I’m falling behind on these! This session took place on 23 January, and here it is the following Friday that I’m writing it up. But I find the review posts useful in organizing my thinking and, occasionally, for the players when they don’t take notes…
At the conclusion of the previous session, three of the adventurers found themselves in a bar that had not yet opened for the day, about to enter a hatch in the floor of the kitchen. But a fat old bartender surprised them, thinking they were about robbing the place!

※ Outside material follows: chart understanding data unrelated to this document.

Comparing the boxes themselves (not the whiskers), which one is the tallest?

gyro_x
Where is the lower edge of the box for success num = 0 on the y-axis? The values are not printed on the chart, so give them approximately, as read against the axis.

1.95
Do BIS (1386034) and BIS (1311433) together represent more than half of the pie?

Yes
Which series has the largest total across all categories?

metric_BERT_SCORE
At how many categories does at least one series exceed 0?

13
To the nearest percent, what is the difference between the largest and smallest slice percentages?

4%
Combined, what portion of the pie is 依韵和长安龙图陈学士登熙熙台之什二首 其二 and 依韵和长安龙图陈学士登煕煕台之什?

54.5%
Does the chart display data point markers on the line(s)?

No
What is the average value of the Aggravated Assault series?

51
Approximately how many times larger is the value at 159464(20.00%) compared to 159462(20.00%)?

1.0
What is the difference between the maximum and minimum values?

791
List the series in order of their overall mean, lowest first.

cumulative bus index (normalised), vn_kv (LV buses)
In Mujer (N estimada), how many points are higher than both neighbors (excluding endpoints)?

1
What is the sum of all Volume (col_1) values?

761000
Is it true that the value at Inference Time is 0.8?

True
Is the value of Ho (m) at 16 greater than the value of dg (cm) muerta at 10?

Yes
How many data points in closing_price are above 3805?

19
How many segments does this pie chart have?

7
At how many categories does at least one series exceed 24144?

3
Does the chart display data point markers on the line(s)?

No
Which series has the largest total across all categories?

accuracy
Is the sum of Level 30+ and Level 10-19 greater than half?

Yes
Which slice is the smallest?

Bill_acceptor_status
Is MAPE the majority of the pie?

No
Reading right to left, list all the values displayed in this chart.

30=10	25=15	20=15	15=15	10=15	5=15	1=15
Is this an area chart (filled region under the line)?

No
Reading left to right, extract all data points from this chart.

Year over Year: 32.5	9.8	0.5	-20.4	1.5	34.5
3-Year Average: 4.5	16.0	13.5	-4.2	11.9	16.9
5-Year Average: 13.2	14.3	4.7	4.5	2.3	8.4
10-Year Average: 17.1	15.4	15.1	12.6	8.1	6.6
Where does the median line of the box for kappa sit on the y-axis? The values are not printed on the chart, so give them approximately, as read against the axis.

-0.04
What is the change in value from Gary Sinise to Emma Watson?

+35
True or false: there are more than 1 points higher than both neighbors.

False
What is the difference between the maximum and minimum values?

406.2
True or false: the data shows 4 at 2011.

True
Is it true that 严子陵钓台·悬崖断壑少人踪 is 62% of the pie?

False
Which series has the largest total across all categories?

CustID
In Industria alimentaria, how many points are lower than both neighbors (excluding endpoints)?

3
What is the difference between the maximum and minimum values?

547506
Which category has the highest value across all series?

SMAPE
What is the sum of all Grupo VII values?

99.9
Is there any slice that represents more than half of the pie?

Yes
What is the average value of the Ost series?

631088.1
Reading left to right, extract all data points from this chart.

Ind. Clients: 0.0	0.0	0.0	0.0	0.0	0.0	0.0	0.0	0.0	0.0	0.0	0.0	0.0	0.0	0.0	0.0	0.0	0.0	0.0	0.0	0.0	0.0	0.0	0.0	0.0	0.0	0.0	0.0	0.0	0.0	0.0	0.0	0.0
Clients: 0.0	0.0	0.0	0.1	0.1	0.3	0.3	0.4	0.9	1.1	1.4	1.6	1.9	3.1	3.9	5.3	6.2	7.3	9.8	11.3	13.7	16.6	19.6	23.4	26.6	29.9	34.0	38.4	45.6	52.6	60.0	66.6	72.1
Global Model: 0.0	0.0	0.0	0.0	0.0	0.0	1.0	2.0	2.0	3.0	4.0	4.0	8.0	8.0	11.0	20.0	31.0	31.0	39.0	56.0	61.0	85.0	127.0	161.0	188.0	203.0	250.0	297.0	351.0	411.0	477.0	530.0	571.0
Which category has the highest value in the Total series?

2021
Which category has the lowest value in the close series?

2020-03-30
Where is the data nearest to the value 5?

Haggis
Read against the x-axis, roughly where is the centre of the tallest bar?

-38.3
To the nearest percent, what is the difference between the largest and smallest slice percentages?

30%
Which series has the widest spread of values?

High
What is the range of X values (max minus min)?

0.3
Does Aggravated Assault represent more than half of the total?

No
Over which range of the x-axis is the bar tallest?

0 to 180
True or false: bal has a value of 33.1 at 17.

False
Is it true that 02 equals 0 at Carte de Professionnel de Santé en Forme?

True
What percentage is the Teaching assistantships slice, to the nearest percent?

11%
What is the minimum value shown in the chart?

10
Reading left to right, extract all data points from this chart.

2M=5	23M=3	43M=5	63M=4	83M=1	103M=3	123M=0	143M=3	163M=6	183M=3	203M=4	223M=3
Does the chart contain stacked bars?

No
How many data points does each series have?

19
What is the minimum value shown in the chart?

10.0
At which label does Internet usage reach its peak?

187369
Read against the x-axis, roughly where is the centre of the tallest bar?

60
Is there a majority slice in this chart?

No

The Bard, an attractive young redhead, charmed him and convinced him that they were not causing any trouble. The Thief and Fighter descended into the cellar and were surprised by what they found: large blood stains on the floor, old bedding, and—the corpse of a wererat.
As they moved into the next room, they found more corpses, this time of humans and a dog, plus a large blood stain with a broken chest in the center. When they investigated the chest, they found a sort of glass bottle inside with something swirling – gas? smoke? electricity?
Back upstairs, they threatened the bartender within an inch of his life before being convinced he had no idea what or who had carried out such a massacre. They took him back downstairs and forced him to look upon the evidence.
Then after a moment, the swirling came out of the bottle and formed into a large ooze made of blood in something like a humanoid-ish form. We called it a “blood golem”, but in truth, who knows what it was?
Blood Golem Solitary, Large, Magical, Terrifying, Amorphous
Engorged Fists (d10+2 damage) 27 HP 5 armor
Special Qualities: Sanguinary Flesh
Formed in foul alchemical rituals, Blood Golems can shift from a flowing liquid to a hardened solid as needed. They have a rudimentary intelligence sufficient to follow simple instructions from their summoner. Instinct: To absorb
- Engulf its enemies
- Flow past obstacles
- Harden into an armored scab
They found their weapons largely ineffective against it, and determined that defeating it required magic. The magic missile from the Bard, who had started to dabble in the mysteries of arcane wizardry, and a few well-placed shots from the Thief’s blunderbuss (technological wizardry, perhaps?) finally brought it down, even though they’d determined they needed to run before it killed them all.
When they’d triumphed, they found some memorable treasures, though! This included a bag of holding and a necromantic dagger based on a weapon I found on Reddit.
hand, +1 damage, 1 weight
Cut into the corpse of a creature recently slain by this weapon and roll +WIS. ✴On a 10+ the creature is resurrected as an ally for a few minutes. ✴On a 7-9 the creature is resurrected for a few minutes.
They also found a mysterious note on a scrap of paper with the words “Sister Artemisia” written in blood. This held no meaning for the three, but they surmised that perhaps the Paladin would know more about this name. The bartender still knew nothing, so they decided to focus their investigation on the proprietor, one Captain Miro.
Once they returned to the Paladin, all she knew was that the Sister held a high position within the Church of Saintly Blood, based in a nearby city of Chancel. They decided to use the sacred herbs and focus the divination on Captain Miro. After the Paladin performed a sanctuary ritual on the Bard’s room in the inn, they commenced to partake of the incense. In the vision, the Bard saw the Captain covering his eyes and taking money from something aberrant and otherworldly. The Paladin, although not part of the vision, prayed for a vision of what was evil, and so she saw the captain shrouded in twilight grey but not truly black, not like the horrible thing that paid him.
And on that ominous note, our session concluded.
I took notes about what the players suspected might lie behind these mysteries. In Dungeon World, the GM must ask questions and use the answers, and those questions can be implicit. The challenges they face and the monsters they confront are, in themselves, questions. I don’t mean to say that I don’t have a sense of the “truth,” but that nothing becomes reality until it occurs or is spoken in the game fiction. So perhaps what they tell themselves shall become true, or at least shall form part of the truth.